Dataset entries:

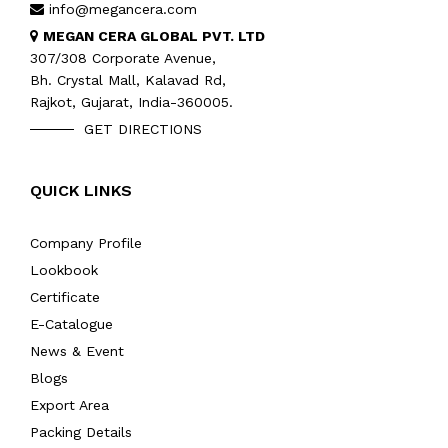
info@megancera.com
MEGAN CERA GLOBAL PVT. LTD
307/308 Corporate Avenue,
Bh. Crystal Mall, Kalavad Rd,
Rajkot, Gujarat, India-360005.
GET DIRECTIONS
QUICK LINKS
Company Profile
Lookbook
Certificate
E-Catalogue
News & Event
Blogs
Export Area
Packing Details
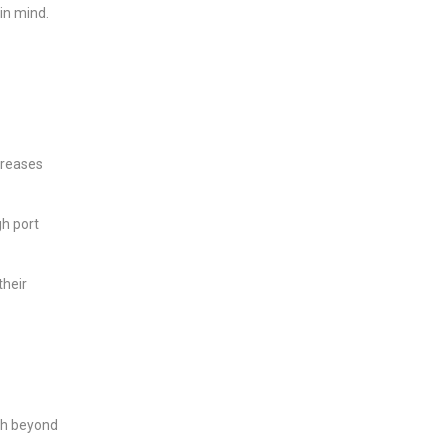
in mind.
creases
gh port
their
ish beyond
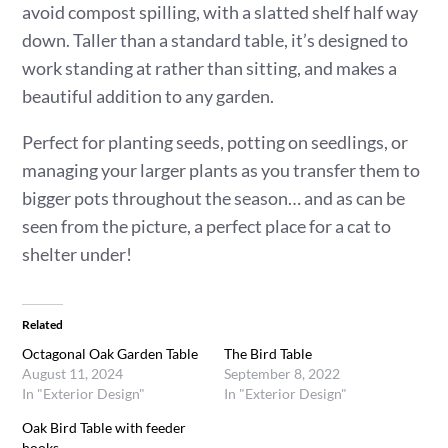
avoid compost spilling, with a slatted shelf half way
down. Taller than a standard table, it’s designed to
work standing at rather than sitting, and makes a
beautiful addition to any garden.
Perfect for planting seeds, potting on seedlings, or
managing your larger plants as you transfer them to
bigger pots throughout the season… and as can be
seen from the picture, a perfect place for a cat to
shelter under!
Related
Octagonal Oak Garden Table
The Bird Table
August 11, 2024
September 8, 2022
In "Exterior Design"
In "Exterior Design"
Oak Bird Table with feeder
hooks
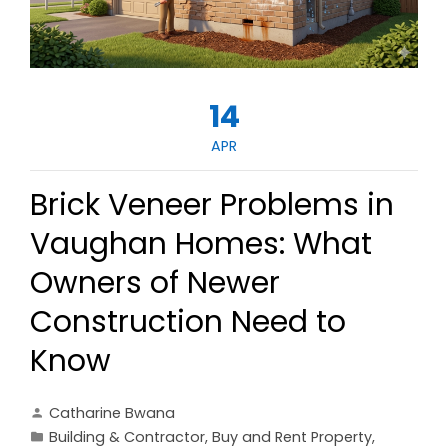
14
APR
Brick Veneer Problems in
Vaughan Homes: What
Owners of Newer
Construction Need to
Know
Catharine Bwana
Building & Contractor
,
Buy and Rent Property
,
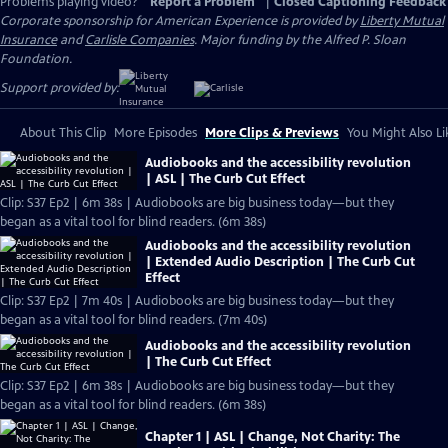
Problems playing video?
Report a Problem
|
Closed Captioning Feedback
Corporate sponsorship for American Experience is provided by
Liberty Mutual
Insurance
and
Carlisle Companies
. Major funding by the Alfred P. Sloan
Foundation.
Support provided by:
About This Clip
More Episodes
More Clips & Previews
You Might Also Li
Audiobooks and the accessibility revolution
| ASL | The Curb Cut Effect
Clip: S37 Ep2 | 6m 38s | Audiobooks are big business today—but they
began as a vital tool for blind readers. (6m 38s)
Audiobooks and the accessibility revolution
| Extended Audio Description | The Curb Cut
Effect
Clip: S37 Ep2 | 7m 40s | Audiobooks are big business today—but they
began as a vital tool for blind readers. (7m 40s)
Audiobooks and the accessibility revolution
| The Curb Cut Effect
Clip: S37 Ep2 | 6m 38s | Audiobooks are big business today—but they
began as a vital tool for blind readers. (6m 38s)
Chapter 1 | ASL | Change, Not Charity: The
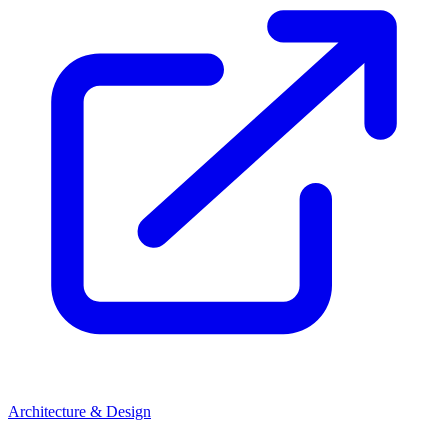
Architecture & Design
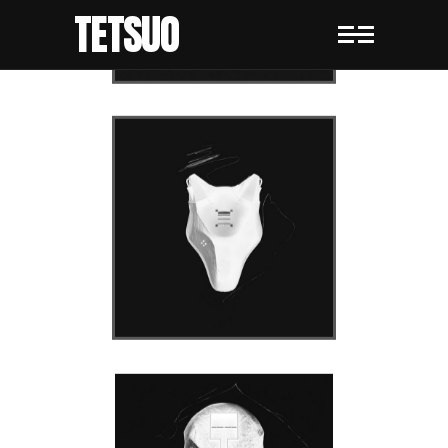
TETSUO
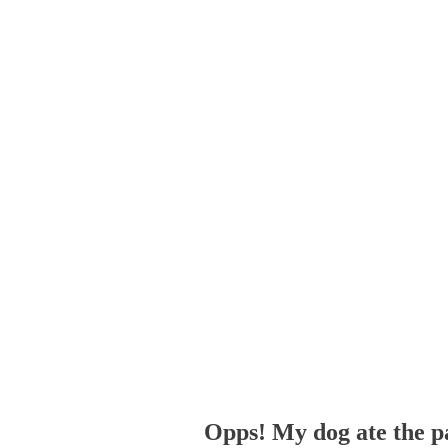
Opps! My dog ate the p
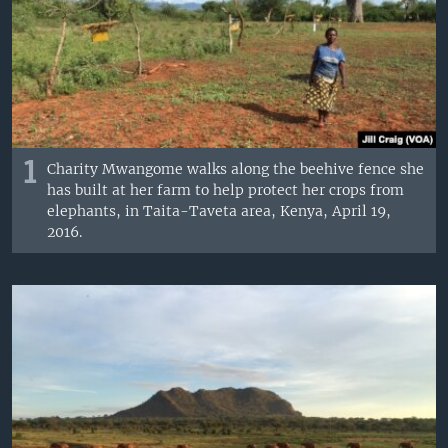
1
Charity Mwangome walks along the beehive fence she
has built at her farm to help protect her crops from
elephants, in Taita-Taveta area, Kenya, April 19,
2016.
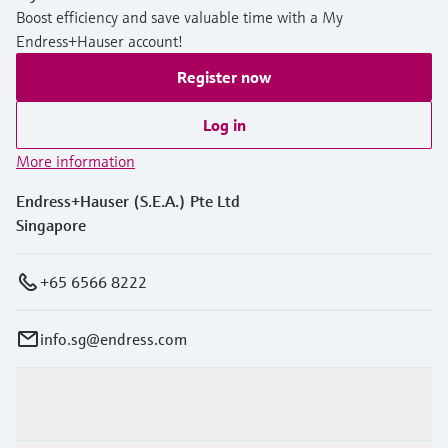
Boost efficiency and save valuable time with a My
Endress+Hauser account!
Register now
Log in
More information
Endress+Hauser (S.E.A.) Pte Ltd
Singapore
+65 6566 8222
info.sg@endress.com
Products & Services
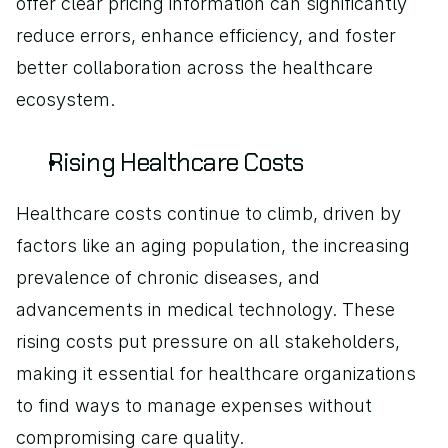
offer clear pricing information can significantly 
reduce errors, enhance efficiency, and foster 
better collaboration across the healthcare 
ecosystem.
Rising Healthcare Costs
Healthcare costs continue to climb, driven by 
factors like an aging population, the increasing 
prevalence of chronic diseases, and 
advancements in medical technology. These 
rising costs put pressure on all stakeholders, 
making it essential for healthcare organizations 
to find ways to manage expenses without 
compromising care quality.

TASK OBJECTIVE — Count the lines in the rows above that contain the string "Effect", treating uppercase and lowercase as different. Reply with the number only.

TASK RESPONSE — 3